El zorro amansado y el mar de Nietzsche

Por Gabriel Chávez Casazola

Todos hemos escuchado por ahí aquello de que traducir es traicionar, pero raras veces tenemos ocasión de comprobarlo.  No son muchas las ocasiones en que –salvo un interés particular- podemos leer y comparar con detenimiento las diferentes versiones en nuestra lengua de un libro escrito originalmente en un idioma diferente.  Menores todavía son las posibilidades de que un lector promedio conozca otro u otros idiomas con la suficiente soltura como para poder apreciar el acierto o desacierto de una traducción determinada, sea considerada como un todo o en alguno de sus elementos específicos: un título, una frase, inclusive una palabra.

Hace algunos meses, una escritora y traductora que reside en Italia se interesó por una frase de Nietzsche que yo había citado en una carta: “Tranquilo es el fondo de mi mar, quién diría que lo habitan monstruos joviales”.  Al encontrar que estaba extractada de Así hablaba Zarathustra, ella quiso leer el libro y acudió a una versión italiana, pero páginas adentro se sorprendió al encontrar que en esa traducción los monstruos no eran joviales y sí extraños (strani): “Tranquillo è il fondo del mio mare: chi mai penserebbe che esso cela strani mostri?”.

Es más, en otras traducciones al italiano estos moradores de los abismos se tornaban graciosos (scherzosi), juguetones (giocherelloni) y hasta bizarros (bizzarri), y de paso también cambiaba sutilmente la cualidad del fondo del mar nietzscheano, ora tranquilo, ora silencioso, ora plácido.

La perla, sin embargo, la ponía una versión inglesa, publicada nada menos que por la Oxford University Press, en la cual los monstruos eran ¡deportivos!: “Still is the bottom of my sea: who would guess that it harbours such sportive monsters!”.

Como ni mi contraparte epistolar ni yo conocemos el alemán, ni el tiempo libre nos dio para tanto, la averiguación sobre la versión original quedó pendiente, pero los lectores que dominan esa lengua bien podrían pesquisar cuál es la frase original de Nietzsche y descubrir cómo finalmente eran –y acaso siguen siendo- los monstruos de su mar y el verdadero talante del fondo de éste.

No quisiera cerrar la columna de hoy sin citar otro caso, relativo a la ya clásica –y poética- traducción que hizo el diplomático argentino Bonifacio del Carril de Le Petit Prince de Antoine de Saint-Exupéry con el título de El Principito; traducción con la cual estamos familiarizados pues es la que más se reedita, aunque un coleccionista (en http://www.fragomeni.it) declara tener otras 57 versiones en nuestro idioma.

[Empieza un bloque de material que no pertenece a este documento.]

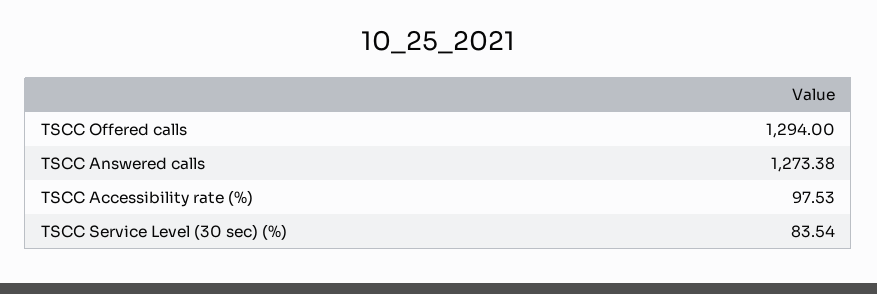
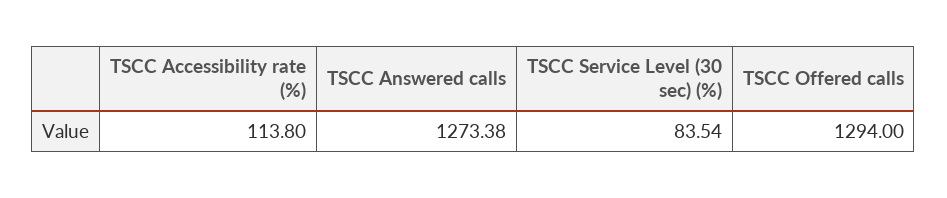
TSCC Accessibility rate (%): 97.53 -> 113.8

Todas las que muestra traducen también el título y el nombre del personaje en diminutivo: El Principito, en lugar de El Pequeño Príncipe, lo que diferencia las versiones en español de las de otros idiomas: The Little Prince, Il Piccolo Principe, etc. (según puede verse en elpetitprincep.eu, aunque hay excepciones).

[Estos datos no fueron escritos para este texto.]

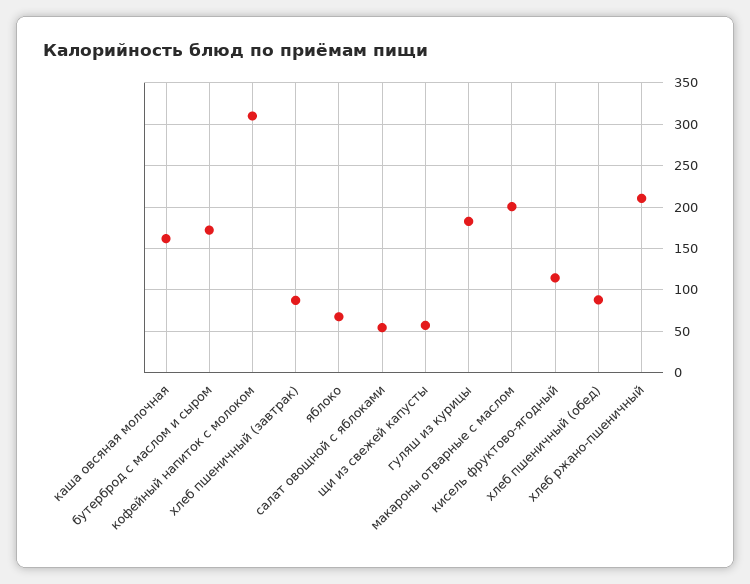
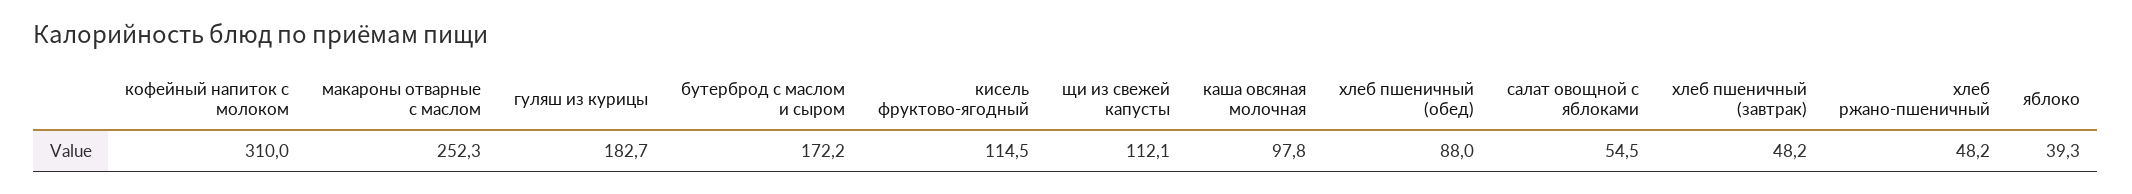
каша овсяная молочная: 160 -> 97.8
хлеб пшеничный (завтрак): 90 -> 48.2
яблоко: 70 -> 39.3
щи из свежей капусты: 60 -> 112.1
макароны отварные с маслом: 200 -> 252.3
хлеб ржано-пшеничный: 210 -> 48.2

El caso es que en el capítulo XXI, el zorro le pide al Principito ser domesticado: –“Domestícame”, le dice, y ante la consulta de su interlocutor, debe explicarle que domesticar significa “crear lazos”. Poco después, dialogando sobre la remota rosa del Principito, el zorro postula que “uno es responsable para siempre de lo que ha domesticado”.

Casualmente llegó a mis manos la versión original, en francés, del libro de Saint-Exupéry.  Esperaba encontrarme, en el lugar que menciono, con el verbo “domestiquer”, pero no fue así.  El término que el autor emplea es “apprivoiser”, que según el diccionario que consultemos significa domesticar, amansar, familiarizar.  “Tu deviens responsable pour toujours de ce que tu as apprivoisé”, dice el zorro.

¿Cuál la diferencia de connotación entre uno y otro término? Alguien me explica que “domestiquer” se aplica mejor a los animales domésticos, a los falderos de toda la vida. En cambio, “apprivoiser” se emplea más para los animales salvajes, libres, que han sido o están siendo amansados. El zorro (como algunas rosas, como algunas mujeres, como algunos de nosotros mismos) una vez creados los lazos, será “apprivoisé”, pero no “domestiqué”. En español ese matiz se pierde.  Como se pierde, también, el espíritu de los monstruos si hacen deporte en el plácido fondo de los mares nietzscheanos.